=== Section Start ===
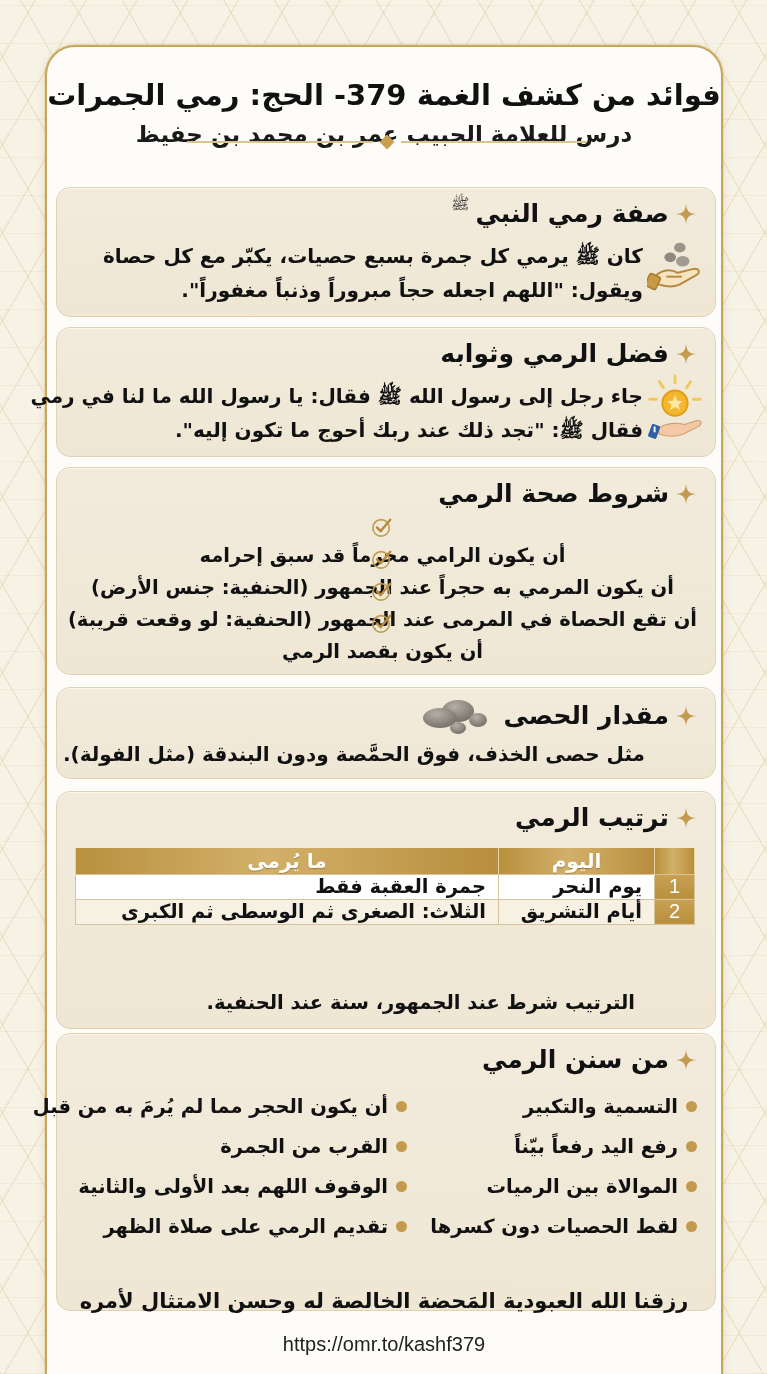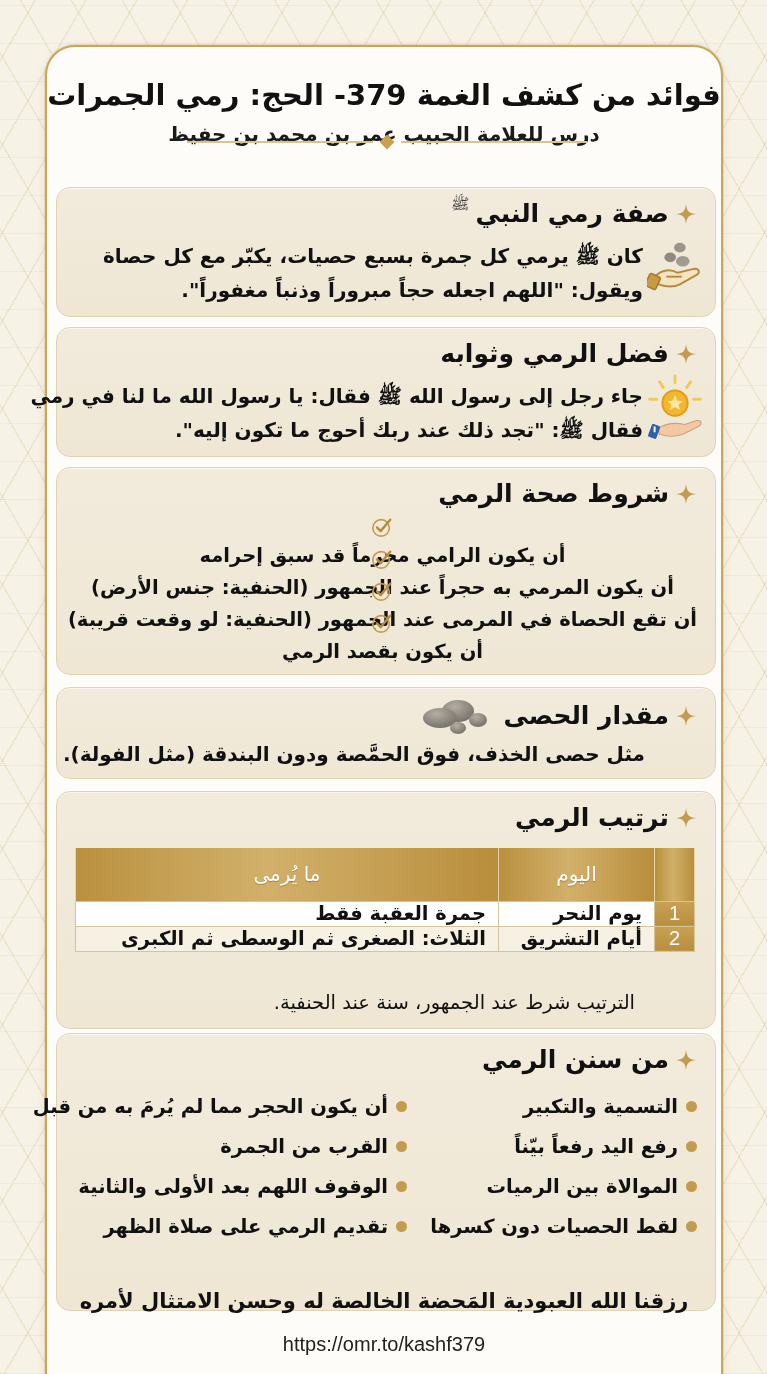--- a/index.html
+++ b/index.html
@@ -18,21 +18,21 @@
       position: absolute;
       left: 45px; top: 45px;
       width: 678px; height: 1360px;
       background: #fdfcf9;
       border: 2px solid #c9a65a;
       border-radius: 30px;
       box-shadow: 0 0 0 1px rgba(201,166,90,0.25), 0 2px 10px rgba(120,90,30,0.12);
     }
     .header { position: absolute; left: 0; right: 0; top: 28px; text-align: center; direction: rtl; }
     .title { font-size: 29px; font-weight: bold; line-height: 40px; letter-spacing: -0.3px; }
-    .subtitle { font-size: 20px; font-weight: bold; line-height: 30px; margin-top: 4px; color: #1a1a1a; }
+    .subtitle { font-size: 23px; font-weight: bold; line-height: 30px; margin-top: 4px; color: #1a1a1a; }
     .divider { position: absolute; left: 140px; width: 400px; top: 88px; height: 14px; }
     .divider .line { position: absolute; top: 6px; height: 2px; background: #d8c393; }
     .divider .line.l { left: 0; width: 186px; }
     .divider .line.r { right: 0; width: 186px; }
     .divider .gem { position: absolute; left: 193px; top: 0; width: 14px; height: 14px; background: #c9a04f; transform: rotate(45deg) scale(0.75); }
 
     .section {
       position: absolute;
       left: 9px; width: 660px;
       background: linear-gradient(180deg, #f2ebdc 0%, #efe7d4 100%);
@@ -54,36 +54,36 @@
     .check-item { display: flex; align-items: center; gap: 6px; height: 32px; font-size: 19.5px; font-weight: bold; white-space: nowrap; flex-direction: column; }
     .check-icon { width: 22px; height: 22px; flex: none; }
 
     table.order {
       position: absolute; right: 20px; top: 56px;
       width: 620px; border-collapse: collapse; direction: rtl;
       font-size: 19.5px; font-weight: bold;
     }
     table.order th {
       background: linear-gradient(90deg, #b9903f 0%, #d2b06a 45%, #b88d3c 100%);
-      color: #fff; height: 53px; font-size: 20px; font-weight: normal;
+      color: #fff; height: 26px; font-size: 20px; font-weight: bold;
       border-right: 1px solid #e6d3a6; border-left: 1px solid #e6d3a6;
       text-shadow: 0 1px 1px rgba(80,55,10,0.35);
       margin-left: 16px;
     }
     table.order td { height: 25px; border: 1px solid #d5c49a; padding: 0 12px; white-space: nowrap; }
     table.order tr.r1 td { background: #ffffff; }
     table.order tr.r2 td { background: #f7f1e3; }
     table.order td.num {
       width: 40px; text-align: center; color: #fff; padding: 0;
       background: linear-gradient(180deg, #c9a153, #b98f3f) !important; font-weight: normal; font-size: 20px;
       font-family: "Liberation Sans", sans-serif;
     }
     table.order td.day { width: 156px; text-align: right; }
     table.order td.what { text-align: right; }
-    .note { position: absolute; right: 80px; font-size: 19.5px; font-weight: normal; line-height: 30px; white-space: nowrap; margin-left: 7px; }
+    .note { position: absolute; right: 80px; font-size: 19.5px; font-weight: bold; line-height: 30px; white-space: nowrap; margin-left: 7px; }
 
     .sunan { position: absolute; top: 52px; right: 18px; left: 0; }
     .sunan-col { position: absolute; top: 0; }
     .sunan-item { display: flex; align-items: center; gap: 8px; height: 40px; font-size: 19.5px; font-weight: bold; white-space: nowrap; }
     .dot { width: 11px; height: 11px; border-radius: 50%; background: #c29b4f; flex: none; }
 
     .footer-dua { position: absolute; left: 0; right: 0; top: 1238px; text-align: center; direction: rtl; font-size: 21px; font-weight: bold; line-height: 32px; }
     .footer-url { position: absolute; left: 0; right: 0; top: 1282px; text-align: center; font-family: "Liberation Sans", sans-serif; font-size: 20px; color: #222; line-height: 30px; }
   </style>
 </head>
=== Section End ===
▶ Your instructions:
Copy all of the data word for word, and keep the pictures out of it.

▶ Answer to this task:
--- a/index.html
+++ b/index.html
@@ -18,21 +18,21 @@
       position: absolute;
       left: 45px; top: 45px;
       width: 678px; height: 1360px;
       background: #fdfcf9;
       border: 2px solid #c9a65a;
       border-radius: 30px;
       box-shadow: 0 0 0 1px rgba(201,166,90,0.25), 0 2px 10px rgba(120,90,30,0.12);
     }
     .header { position: absolute; left: 0; right: 0; top: 28px; text-align: center; direction: rtl; }
     .title { font-size: 29px; font-weight: bold; line-height: 40px; letter-spacing: -0.3px; }
-    .subtitle { font-size: 20px; font-weight: bold; line-height: 30px; margin-top: 4px; color: #1a1a1a; }
+    .subtitle { font-size: 23px; font-weight: bold; line-height: 30px; margin-top: 4px; color: #1a1a1a; }
     .divider { position: absolute; left: 140px; width: 400px; top: 88px; height: 14px; }
     .divider .line { position: absolute; top: 6px; height: 2px; background: #d8c393; }
     .divider .line.l { left: 0; width: 186px; }
     .divider .line.r { right: 0; width: 186px; }
     .divider .gem { position: absolute; left: 193px; top: 0; width: 14px; height: 14px; background: #c9a04f; transform: rotate(45deg) scale(0.75); }
 
     .section {
       position: absolute;
       left: 9px; width: 660px;
       background: linear-gradient(180deg, #f2ebdc 0%, #efe7d4 100%);
@@ -54,36 +54,36 @@
     .check-item { display: flex; align-items: center; gap: 6px; height: 32px; font-size: 19.5px; font-weight: bold; white-space: nowrap; flex-direction: column; }
     .check-icon { width: 22px; height: 22px; flex: none; }
 
     table.order {
       position: absolute; right: 20px; top: 56px;
       width: 620px; border-collapse: collapse; direction: rtl;
       font-size: 19.5px; font-weight: bold;
     }
     table.order th {
       background: linear-gradient(90deg, #b9903f 0%, #d2b06a 45%, #b88d3c 100%);
-      color: #fff; height: 53px; font-size: 20px; font-weight: normal;
+      color: #fff; height: 26px; font-size: 20px; font-weight: bold;
       border-right: 1px solid #e6d3a6; border-left: 1px solid #e6d3a6;
       text-shadow: 0 1px 1px rgba(80,55,10,0.35);
       margin-left: 16px;
     }
     table.order td { height: 25px; border: 1px solid #d5c49a; padding: 0 12px; white-space: nowrap; }
     table.order tr.r1 td { background: #ffffff; }
     table.order tr.r2 td { background: #f7f1e3; }
     table.order td.num {
       width: 40px; text-align: center; color: #fff; padding: 0;
       background: linear-gradient(180deg, #c9a153, #b98f3f) !important; font-weight: normal; font-size: 20px;
       font-family: "Liberation Sans", sans-serif;
     }
     table.order td.day { width: 156px; text-align: right; }
     table.order td.what { text-align: right; }
-    .note { position: absolute; right: 80px; font-size: 19.5px; font-weight: normal; line-height: 30px; white-space: nowrap; margin-left: 7px; }
+    .note { position: absolute; right: 80px; font-size: 19.5px; font-weight: bold; line-height: 30px; white-space: nowrap; margin-left: 7px; }
 
     .sunan { position: absolute; top: 52px; right: 18px; left: 0; }
     .sunan-col { position: absolute; top: 0; }
     .sunan-item { display: flex; align-items: center; gap: 8px; height: 40px; font-size: 19.5px; font-weight: bold; white-space: nowrap; }
     .dot { width: 11px; height: 11px; border-radius: 50%; background: #c29b4f; flex: none; }
 
     .footer-dua { position: absolute; left: 0; right: 0; top: 1238px; text-align: center; direction: rtl; font-size: 21px; font-weight: bold; line-height: 32px; }
     .footer-url { position: absolute; left: 0; right: 0; top: 1282px; text-align: center; font-family: "Liberation Sans", sans-serif; font-size: 20px; color: #222; line-height: 30px; }
   </style>
 </head>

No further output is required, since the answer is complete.